EATING IN TOLEDO 

Toledo can be a tricky dining scene to navigate. Tourists looking for the nearest thing, college students looking for the cheapest thing and government officials looking for the most reliable thing makes for any interesting tangle of dissimilar interests. There’s also the fact that many places observe the siesta and close for several hours in the afternoon. Here is a short list of vetted spots worthy of seeking out on a visit to town.  

 

Panadería Benipan  

You don’t need a translator for the word panadería, do you? How about the word croissantería? Both words feature on this little bakery’s banner outside. There’s usually a line queuing up for the 9:15am opening – folks waiting for a staggering assortment of freshly baked goods.
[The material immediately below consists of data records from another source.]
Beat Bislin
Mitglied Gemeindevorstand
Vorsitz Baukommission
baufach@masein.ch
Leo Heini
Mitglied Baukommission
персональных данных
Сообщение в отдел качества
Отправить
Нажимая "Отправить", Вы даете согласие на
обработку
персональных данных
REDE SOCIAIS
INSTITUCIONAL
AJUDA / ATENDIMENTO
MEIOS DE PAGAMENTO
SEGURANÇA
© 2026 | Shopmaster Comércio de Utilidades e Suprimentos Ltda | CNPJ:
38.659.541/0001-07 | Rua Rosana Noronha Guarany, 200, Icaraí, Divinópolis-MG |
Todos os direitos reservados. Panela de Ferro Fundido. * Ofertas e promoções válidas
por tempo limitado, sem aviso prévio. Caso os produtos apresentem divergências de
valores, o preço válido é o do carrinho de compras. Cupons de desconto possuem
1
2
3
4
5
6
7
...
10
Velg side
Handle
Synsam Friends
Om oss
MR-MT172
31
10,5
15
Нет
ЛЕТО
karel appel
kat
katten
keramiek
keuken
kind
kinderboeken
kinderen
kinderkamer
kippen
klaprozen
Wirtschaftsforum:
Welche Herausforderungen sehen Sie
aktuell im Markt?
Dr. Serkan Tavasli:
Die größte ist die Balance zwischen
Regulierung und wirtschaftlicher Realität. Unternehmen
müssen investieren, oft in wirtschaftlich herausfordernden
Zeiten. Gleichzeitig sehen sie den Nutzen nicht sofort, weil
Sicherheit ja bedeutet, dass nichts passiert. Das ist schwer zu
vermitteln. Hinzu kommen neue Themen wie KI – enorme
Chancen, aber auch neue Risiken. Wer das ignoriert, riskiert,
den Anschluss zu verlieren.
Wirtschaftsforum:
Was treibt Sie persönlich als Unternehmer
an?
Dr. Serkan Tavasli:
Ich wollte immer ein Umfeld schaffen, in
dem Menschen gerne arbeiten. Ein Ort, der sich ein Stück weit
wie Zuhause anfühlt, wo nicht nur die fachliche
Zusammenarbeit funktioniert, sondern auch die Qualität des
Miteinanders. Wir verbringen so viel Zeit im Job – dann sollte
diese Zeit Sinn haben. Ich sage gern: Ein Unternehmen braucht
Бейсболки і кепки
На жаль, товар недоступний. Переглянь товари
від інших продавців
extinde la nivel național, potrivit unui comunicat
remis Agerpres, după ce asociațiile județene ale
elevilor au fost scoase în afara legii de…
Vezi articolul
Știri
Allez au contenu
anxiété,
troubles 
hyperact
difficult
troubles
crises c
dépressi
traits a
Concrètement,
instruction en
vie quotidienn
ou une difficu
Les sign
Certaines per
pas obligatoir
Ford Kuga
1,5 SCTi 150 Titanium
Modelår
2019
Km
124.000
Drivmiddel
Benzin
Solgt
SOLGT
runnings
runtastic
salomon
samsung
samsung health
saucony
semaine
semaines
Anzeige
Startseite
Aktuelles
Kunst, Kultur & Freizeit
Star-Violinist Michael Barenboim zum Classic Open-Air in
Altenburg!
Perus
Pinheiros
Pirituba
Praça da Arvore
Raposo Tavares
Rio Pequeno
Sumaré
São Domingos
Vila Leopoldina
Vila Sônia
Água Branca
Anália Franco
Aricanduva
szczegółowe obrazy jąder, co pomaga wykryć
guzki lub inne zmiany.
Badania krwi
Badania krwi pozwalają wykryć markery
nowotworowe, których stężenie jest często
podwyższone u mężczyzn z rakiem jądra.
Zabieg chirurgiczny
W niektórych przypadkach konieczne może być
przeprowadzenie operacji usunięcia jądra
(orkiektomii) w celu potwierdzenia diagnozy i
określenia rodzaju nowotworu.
This is a nice spot for a breakfast snack in advance of the Cathedral tour, a mere two-minute walk away. Closes daily at 2:00 pm or when they sell out of product – whichever comes first. 

 

La Malquerida  

The eclectic menu mirrors the eclectic, hodgepodge decor. This is a bar, coffee shop and restaurant all rolled into one. There are nods to the tourists (bagels, hamburgers and lasagna(!)) but also Spanish classics (tortilla, croquetas and jamón). Most importantly, as eating options dwindle during the mid-afternoon siesta, La Malquerida remains open.  

 

La Malquerida is very centrally located and typically open all times of day – and night. 
Nuevo Almacén  

These modern presentations of classic tapas, burgers, salads and sandwiches will check any desired lunch or dinner box. Think of it as a La Mancha gastropub. Nuevo Almacén has an easy to use website, so you can make a reservation on-line in advance of your visit. This restaurant group also has multiple locations throughout Toledo, some offering desayunos (breakfast) and a more focused, casual menu for other meal periods. 

 

Restaurant Plácido  

This restaurant has been a busy lunch spot for 75 years. To wit, I recently read James Michener’s “Iberia,” and he writes about having a splendid lunch here in the late 1960s! The classic menu offers regional fare that would be as recognizable to a local today as it would be when this institution first opened. However, most of the diners at lunchtime are there for the menú del día. Your options for the three courses (which can change day to day) may be limited, but of good value. Sit outside on their patio, which is covered, or sit on the terraza, in the old courtyard, which has a glass roof. Make a reservation ahead of time for peace of mind.

 

Double up opportunity. Traditional mazapan to your left and traditional lunch to your right. 
Confitería Santo Tomé 

You will stumble upon multiple options for mazapan as you make your way around Toledo. But, Confiteria Santo Tomé is our favorite. For the uninitiated, mazapan is an almond flour confection with its roots over a thousand years old. Step inside the shop to see how many forms and colors this treat can take on. We like to select our walking-around mazapan and then pick out a few gift boxes to bring home. If we’re being honest with ourselves, those gift boxes usually get devoured before they can be gifted. Original location is across the street from Restaurant Plácido and their marquee storefront is on Plaza Zocodover.